I was in Greeley for a photography job, and to my delight I met Monte Black- a fifty-year-old cowboy turned dancer from Wyoming. We went for a late night drive, and we discovered smoke emanating from behind the fortressed gates of the slaughterhouse.
I needed to get closer, so we walked right up to the barbed wire fence, ignoring the "No Trespassing" sign. We had to work quickly before security arrived. Monte started improvising.
This last pose struck a cord with me. Monte looked like a rancher reaching through the ashes of the suffering animals towards Heaven, begging for forgiveness. Now we just had to wait for the smoke to thicken. We didn't wait long.
As Monte held his pose, I watched the putrid smoke create beauty around him. I’ve shot in many conditions over the years, and nothing has compared to the penetrating odor of death. If I close my eyes, I can still taste it in my mouth.

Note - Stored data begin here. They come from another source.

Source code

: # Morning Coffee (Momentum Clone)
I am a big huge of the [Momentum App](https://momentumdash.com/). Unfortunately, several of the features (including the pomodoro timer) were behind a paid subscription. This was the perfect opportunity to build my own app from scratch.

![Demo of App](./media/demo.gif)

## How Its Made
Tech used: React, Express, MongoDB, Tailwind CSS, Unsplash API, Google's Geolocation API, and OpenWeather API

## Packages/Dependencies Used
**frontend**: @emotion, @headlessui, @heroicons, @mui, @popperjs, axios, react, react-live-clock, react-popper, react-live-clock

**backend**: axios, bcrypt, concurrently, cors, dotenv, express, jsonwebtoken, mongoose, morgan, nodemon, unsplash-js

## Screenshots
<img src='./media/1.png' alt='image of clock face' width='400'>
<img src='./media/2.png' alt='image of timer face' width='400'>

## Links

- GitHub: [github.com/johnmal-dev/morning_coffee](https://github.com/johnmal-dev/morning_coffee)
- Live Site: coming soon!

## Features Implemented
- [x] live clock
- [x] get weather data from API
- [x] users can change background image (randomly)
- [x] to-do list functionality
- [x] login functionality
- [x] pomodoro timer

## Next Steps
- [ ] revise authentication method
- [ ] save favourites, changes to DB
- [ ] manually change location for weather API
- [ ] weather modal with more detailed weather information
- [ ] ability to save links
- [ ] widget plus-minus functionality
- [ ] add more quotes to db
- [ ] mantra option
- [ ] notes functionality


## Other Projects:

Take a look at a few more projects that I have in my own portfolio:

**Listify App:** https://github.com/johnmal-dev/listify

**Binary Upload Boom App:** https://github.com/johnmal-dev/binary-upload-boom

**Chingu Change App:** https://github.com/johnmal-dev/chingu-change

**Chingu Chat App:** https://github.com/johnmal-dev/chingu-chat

After ten minutes, we got the image that was selected for the "Grieving" chapter of Dancers Among Us:
As quickly as it came, the smoke disappeared.
I went back to my hotel and took a thirty minute shower, but there is no soap that cleans where the smell was trapped- beneath my skin.
The next day I was still mournful, so I decided to capture another melancholy photo. I asked Monte and his wife, Christy (also a dancer), to bring their baby to a desolate train yard. I wanted an image of a mother struggling to remain strong despite many setbacks. Monte played the role of the disconnected husband.
Sometimes the process is painful but the result is thrilling. That's how I feel about these images. Thank you to Monte, Christy, and Pamela Bob (my friend and collaborator) for helping me tell these sad stories with dignity.